The worst floodwaters in decades that inundated oil palm estates across Malaysia last month have receded in most plantations and crop-friendly sunny weather is returning, industry officials and traders said.
Higher palm oil output in Malaysia, the world's second largest producer, will add to record global vegetable oil supplies and comes amid tumbling crude oil prices - a bearish scenario for palm oil which hit a one-month low on Tuesday.
"For smaller trees floods are a problem, but most of the flooding has been in areas where we have mature palms which are more than three to four meters tall," said M.R. Chandran, a veteran palm oil industry official who works as a consultant.
"Longer term it will help as soil moisture levels have been built up."
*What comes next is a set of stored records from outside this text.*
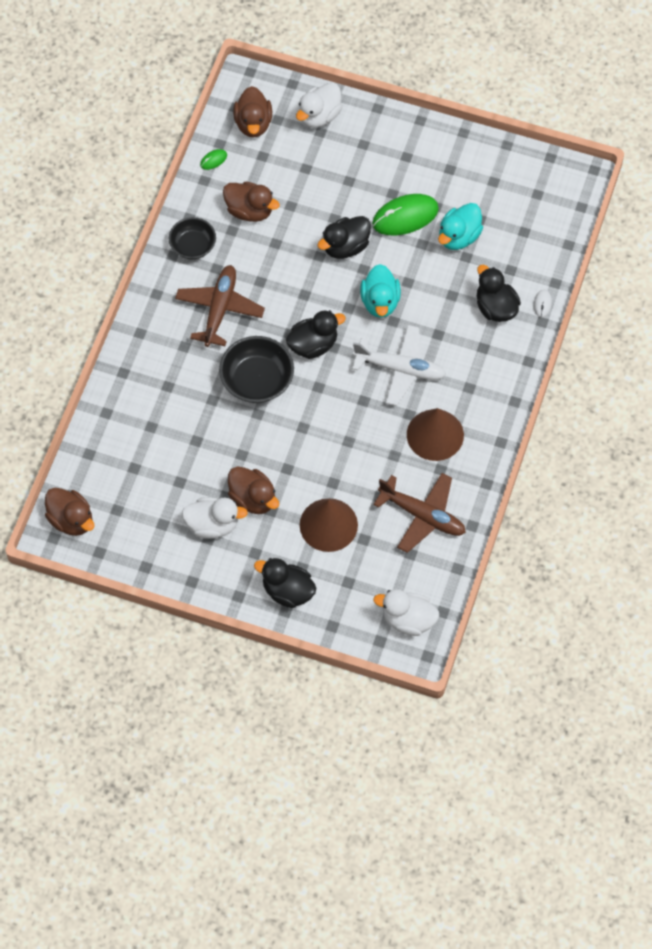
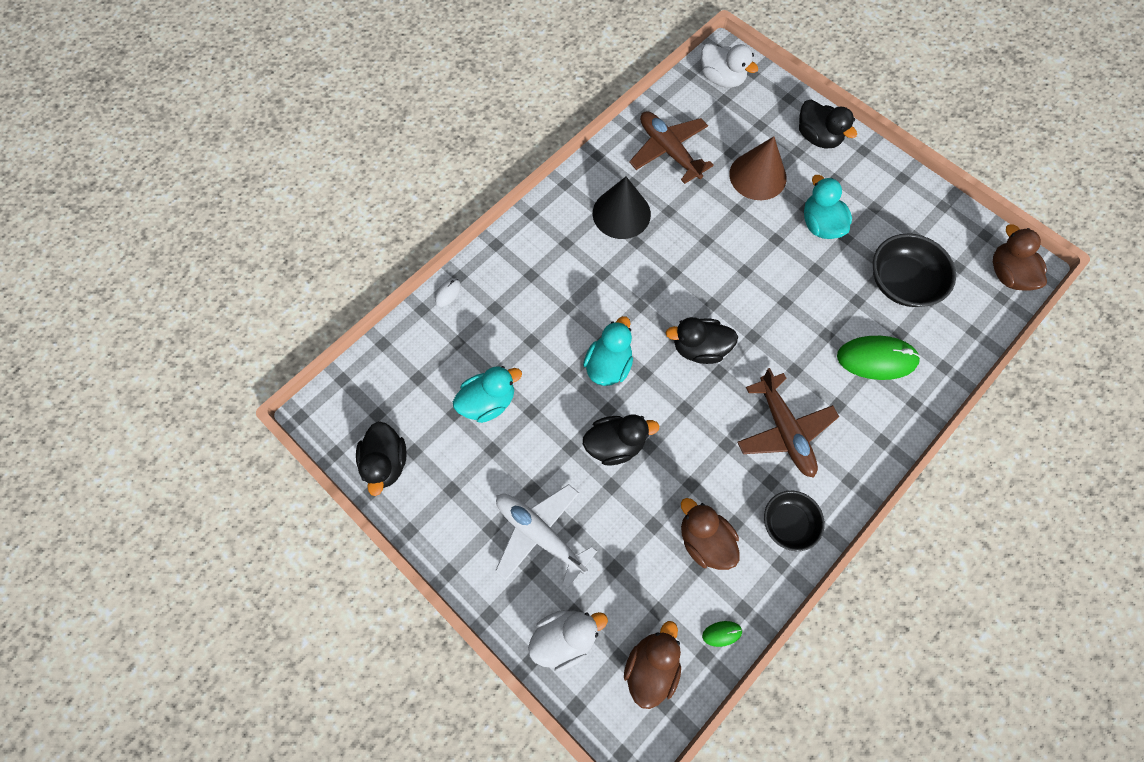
camera: 155 degrees left, 5 degrees up
(213, 525) = (867, 217): white duck -> none
(220, 309) = (784, 431): brown plane -> brown plane turned 60 degrees counterclockwise
(253, 499) = (820, 224): brown duck -> turquoise duck
(257, 380) = (773, 335): black bowl -> black bowl (901, 282)
(400, 369) = (623, 287): white plane -> white plane (540, 534)
(405, 216) = (532, 452): green mouse -> green mouse (876, 359)
(435, 434) = (621, 213): brown cone -> black cone
(495, 307) = (495, 309): black duck -> black duck (386, 462)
The flooding is in contrast to a year ago when a severe drought hit Southeast Asia, leading to lower yields as trees stressed by a lack of moisture produced fewer fruit bunches.
Malaysian palm oil output is expected to rise to a record 20.1 million tonnes in 2015, according to a Malaysian Palm Oil Board official, below an October forecast of 20.5 million tonnes.
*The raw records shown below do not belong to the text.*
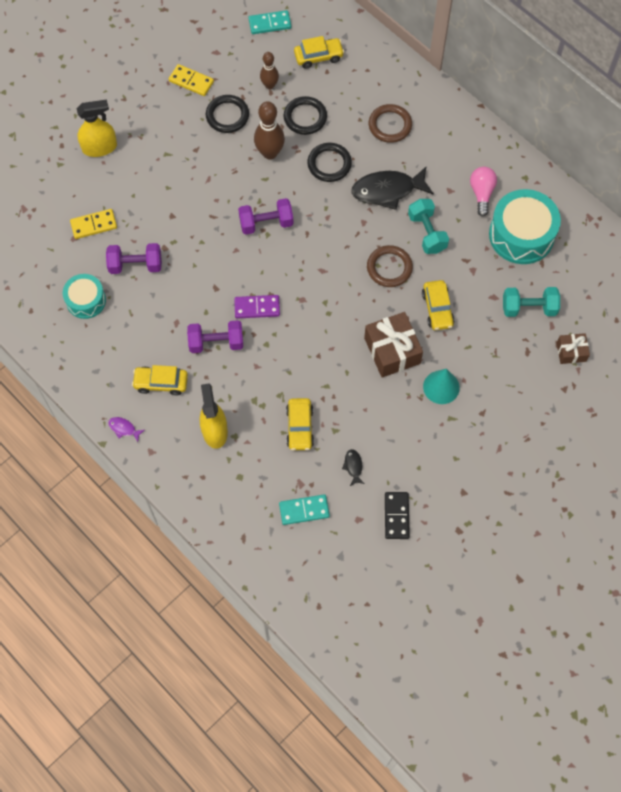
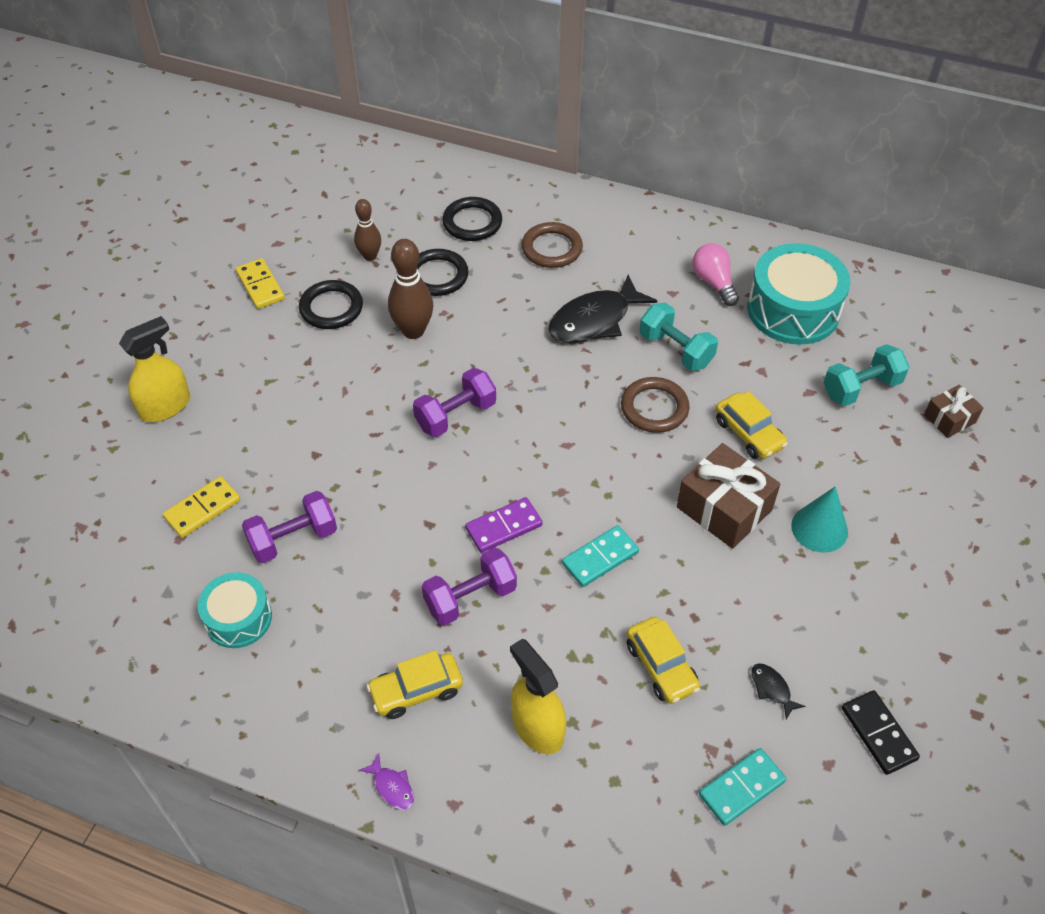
camera: 25 degrees left, 15 degrees down
(124, 428) = (392, 787): purple fish -> purple fish turned 135 degrees counterclockwise
(191, 81) = (260, 286): yellow domino -> yellow domino turned 60 degrees clockwise
(270, 24) = (333, 191): turquoise domino -> turquoise domino (600, 558)
(318, 57) = (416, 206): yellow car -> none
(329, 164) = (500, 316): black ring -> black ring (472, 222)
Crude palm oil output in 2014 was 19.67 million tonnes.
The bumper palm oil outlook coincides with expected record high production of soybeans in South America this year and record output in the United States in 2014.
Global edible oil supplies are rising even as the commodity's use as a renewable fuel is likely to take a hit, given the 50 percent drop in crude oil.
The benchmark Bursa futures hit a six-month high on Jan. 15 as floods curbed supplies, but the market has since fallen nearly 10 percent to its lowest since Dec. 22.
"If you look at the market, it is coming down as the water levels recede, just as it went up when we saw flooding," said a senior executive with an international trading company in Kuala Lumpur.
Weaker demand from key buyers China, India and Europe will put further pressure on prices. Exports of Malaysian palm oil products during Jan. 1-25 fell 17.7 percent from a month earlier, cargo surveyor Intertek Testing Services said on Monday. Still, Malaysian planters face the daunting task of stabilising flood-ravaged estates.
"If trees are under water for a long time - they become prone to pests and diseases," said one planter based in the Malaysian state of Sarawak on Borneo.